• [SHORT PROBLEM] Revise every entry below by changing "Photo supplied below" to "Image attached underneath" and keeping the rest as it is. Leave the pictures out of your version.

Extracted data entries:
_____

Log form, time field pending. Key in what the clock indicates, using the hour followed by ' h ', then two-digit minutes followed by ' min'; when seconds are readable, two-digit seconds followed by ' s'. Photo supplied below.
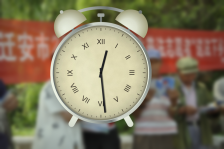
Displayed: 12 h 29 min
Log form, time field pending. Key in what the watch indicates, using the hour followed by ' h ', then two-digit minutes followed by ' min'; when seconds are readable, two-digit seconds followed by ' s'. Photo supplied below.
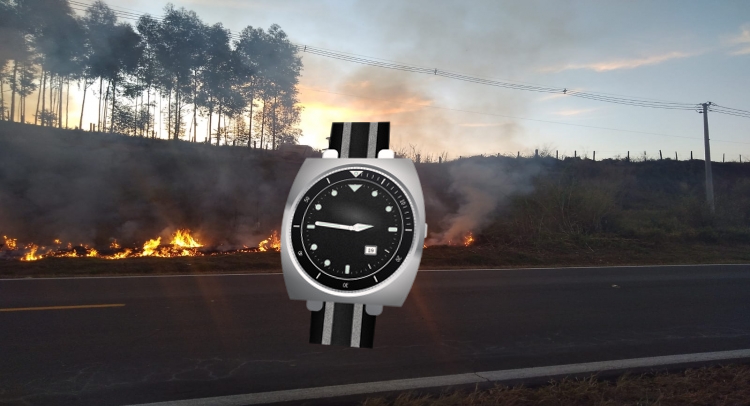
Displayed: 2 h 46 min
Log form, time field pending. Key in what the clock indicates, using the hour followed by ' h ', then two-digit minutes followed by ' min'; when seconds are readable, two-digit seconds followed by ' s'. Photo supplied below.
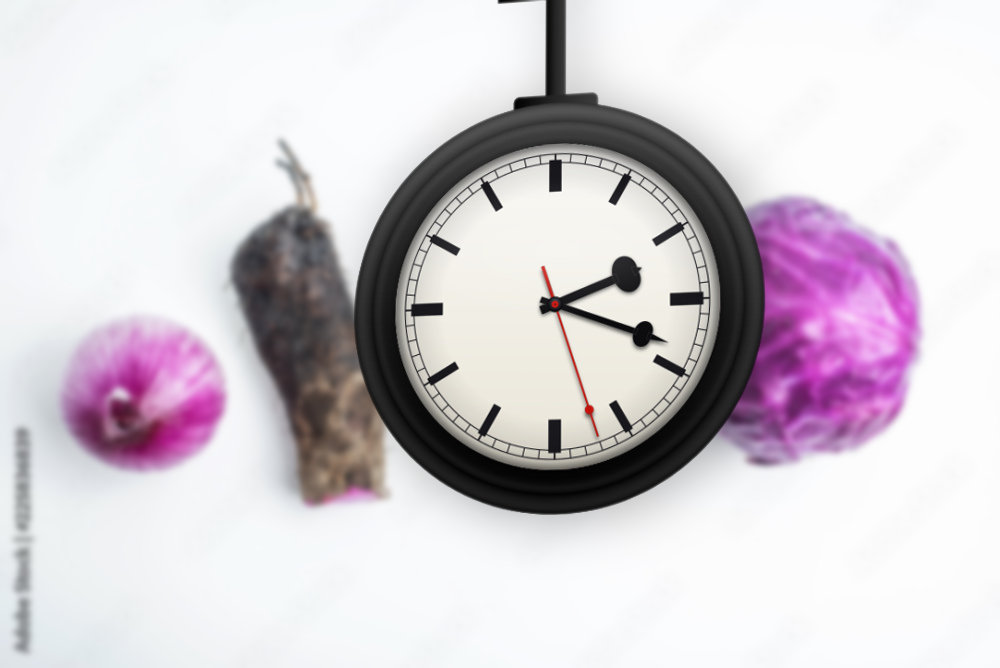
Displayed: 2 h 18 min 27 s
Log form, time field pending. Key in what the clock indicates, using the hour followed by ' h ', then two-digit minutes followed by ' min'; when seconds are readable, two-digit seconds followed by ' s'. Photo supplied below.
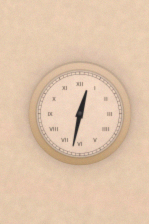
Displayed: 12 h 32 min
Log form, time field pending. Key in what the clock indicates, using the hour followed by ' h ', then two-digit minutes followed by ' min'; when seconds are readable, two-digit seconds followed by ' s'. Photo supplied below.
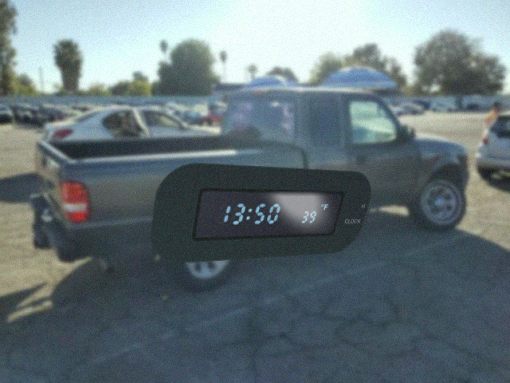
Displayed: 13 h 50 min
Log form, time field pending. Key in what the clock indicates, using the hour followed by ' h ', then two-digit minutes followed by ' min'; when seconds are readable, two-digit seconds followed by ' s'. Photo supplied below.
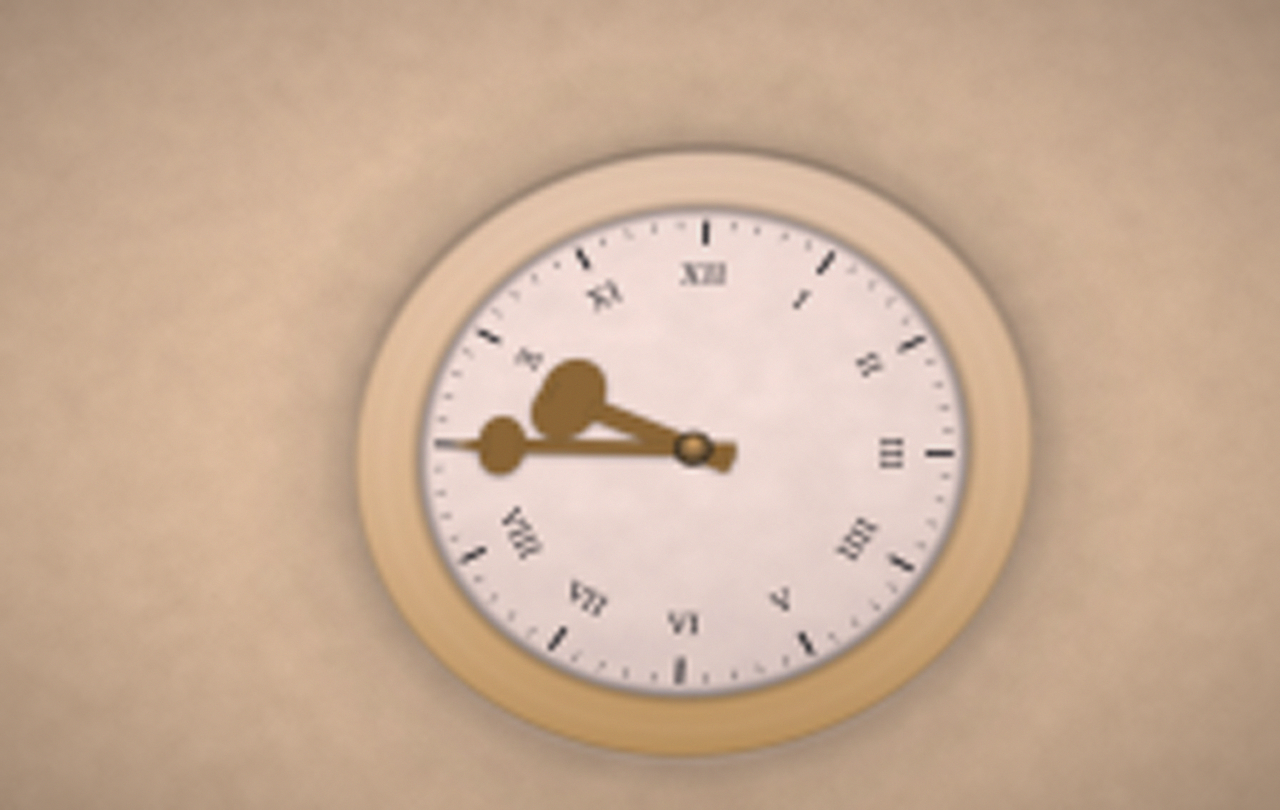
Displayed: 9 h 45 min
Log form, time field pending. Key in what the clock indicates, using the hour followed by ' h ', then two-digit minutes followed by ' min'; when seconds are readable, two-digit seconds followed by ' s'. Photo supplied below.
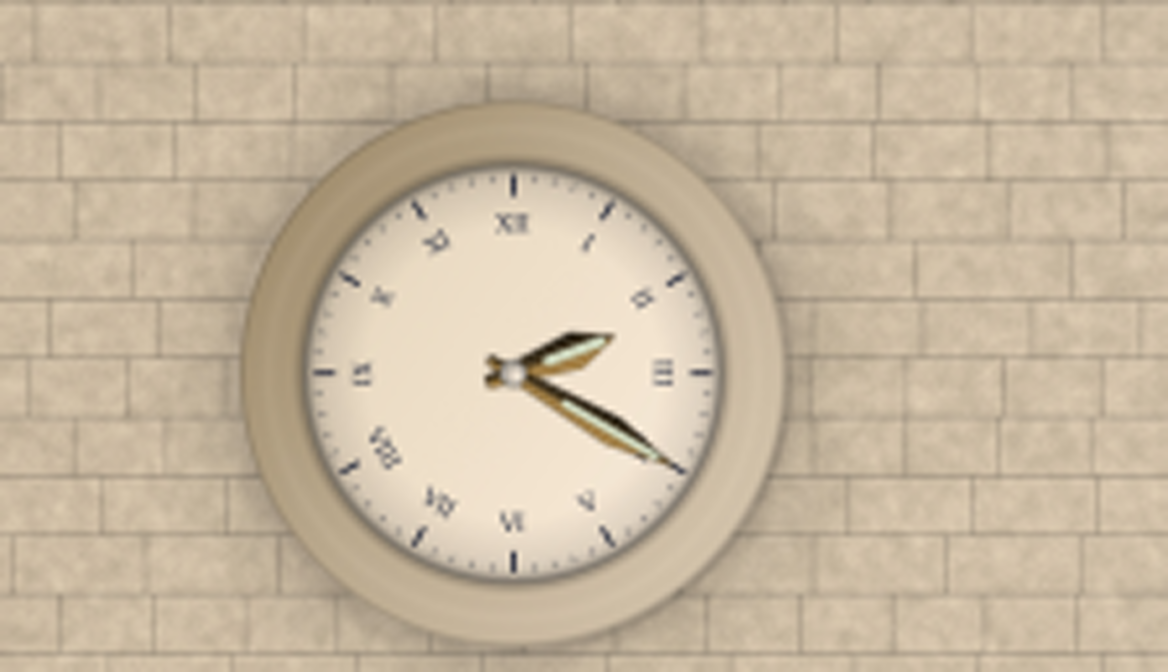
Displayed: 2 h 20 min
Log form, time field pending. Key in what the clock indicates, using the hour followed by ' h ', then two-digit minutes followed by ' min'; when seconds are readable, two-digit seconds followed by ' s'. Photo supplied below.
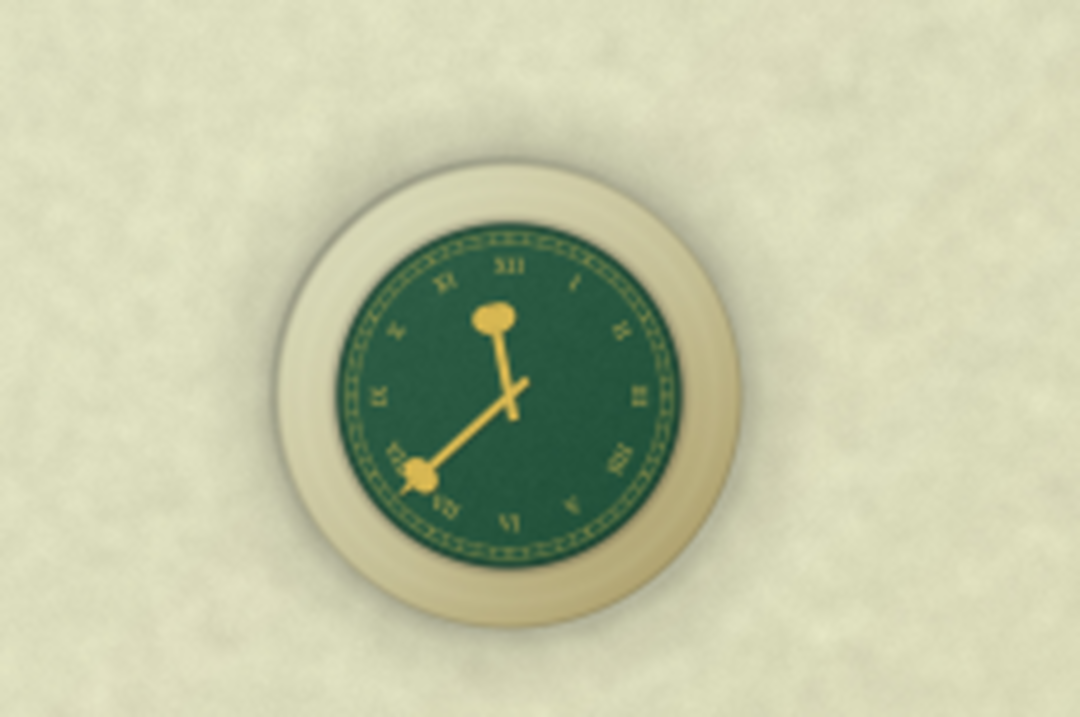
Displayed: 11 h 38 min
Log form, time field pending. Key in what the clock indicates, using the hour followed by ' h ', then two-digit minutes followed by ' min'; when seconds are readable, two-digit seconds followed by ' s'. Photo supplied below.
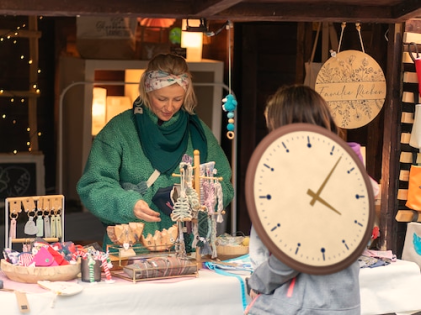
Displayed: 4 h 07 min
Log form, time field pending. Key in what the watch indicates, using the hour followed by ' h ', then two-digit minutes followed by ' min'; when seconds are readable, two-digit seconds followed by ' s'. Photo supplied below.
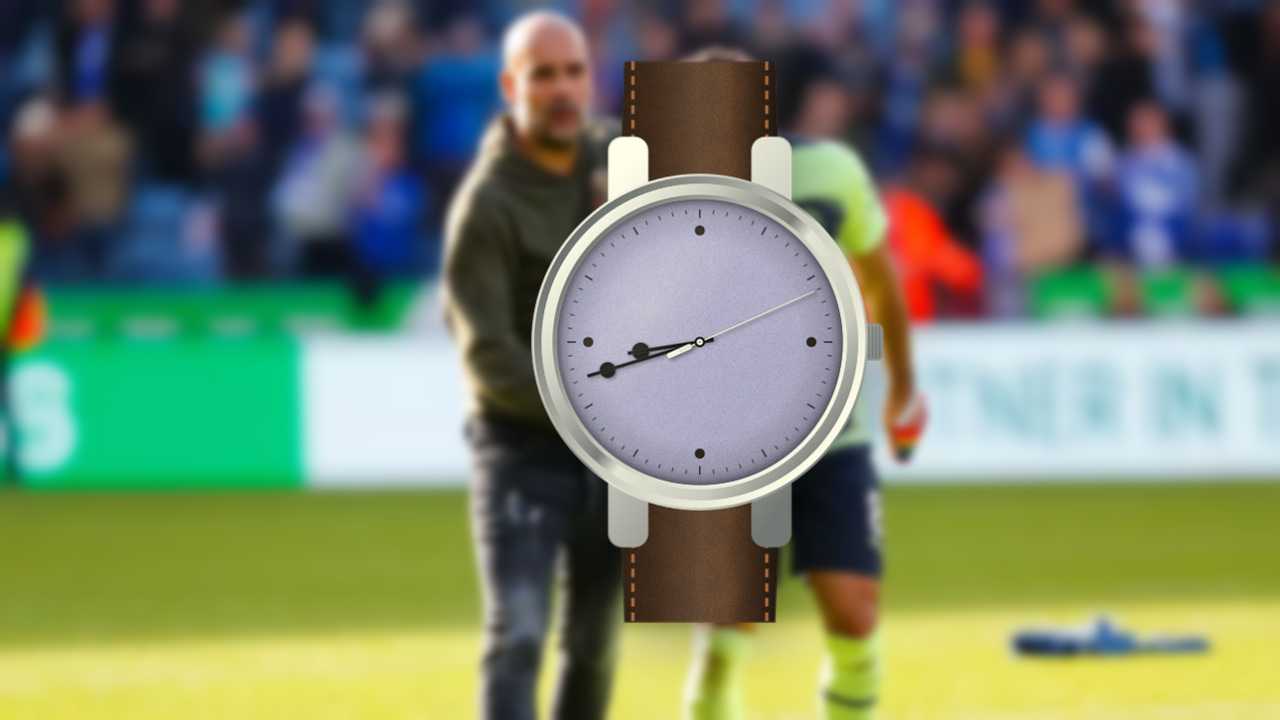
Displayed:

_____

• [COMPLETED TASK]
Log form, time field pending. Key in what the clock indicates, using the hour followed by ' h ', then two-digit minutes followed by ' min'; when seconds are readable, two-digit seconds followed by ' s'. Image attached underneath.
Displayed: 12 h 29 min
Log form, time field pending. Key in what the watch indicates, using the hour followed by ' h ', then two-digit minutes followed by ' min'; when seconds are readable, two-digit seconds followed by ' s'. Image attached underneath.
Displayed: 2 h 46 min
Log form, time field pending. Key in what the clock indicates, using the hour followed by ' h ', then two-digit minutes followed by ' min'; when seconds are readable, two-digit seconds followed by ' s'. Image attached underneath.
Displayed: 2 h 18 min 27 s
Log form, time field pending. Key in what the clock indicates, using the hour followed by ' h ', then two-digit minutes followed by ' min'; when seconds are readable, two-digit seconds followed by ' s'. Image attached underneath.
Displayed: 12 h 32 min
Log form, time field pending. Key in what the clock indicates, using the hour followed by ' h ', then two-digit minutes followed by ' min'; when seconds are readable, two-digit seconds followed by ' s'. Image attached underneath.
Displayed: 13 h 50 min
Log form, time field pending. Key in what the clock indicates, using the hour followed by ' h ', then two-digit minutes followed by ' min'; when seconds are readable, two-digit seconds followed by ' s'. Image attached underneath.
Displayed: 9 h 45 min
Log form, time field pending. Key in what the clock indicates, using the hour followed by ' h ', then two-digit minutes followed by ' min'; when seconds are readable, two-digit seconds followed by ' s'. Image attached underneath.
Displayed: 2 h 20 min
Log form, time field pending. Key in what the clock indicates, using the hour followed by ' h ', then two-digit minutes followed by ' min'; when seconds are readable, two-digit seconds followed by ' s'. Image attached underneath.
Displayed: 11 h 38 min
Log form, time field pending. Key in what the clock indicates, using the hour followed by ' h ', then two-digit minutes followed by ' min'; when seconds are readable, two-digit seconds followed by ' s'. Image attached underneath.
Displayed: 4 h 07 min
Log form, time field pending. Key in what the watch indicates, using the hour followed by ' h ', then two-digit minutes followed by ' min'; when seconds are readable, two-digit seconds followed by ' s'. Image attached underneath.
Displayed:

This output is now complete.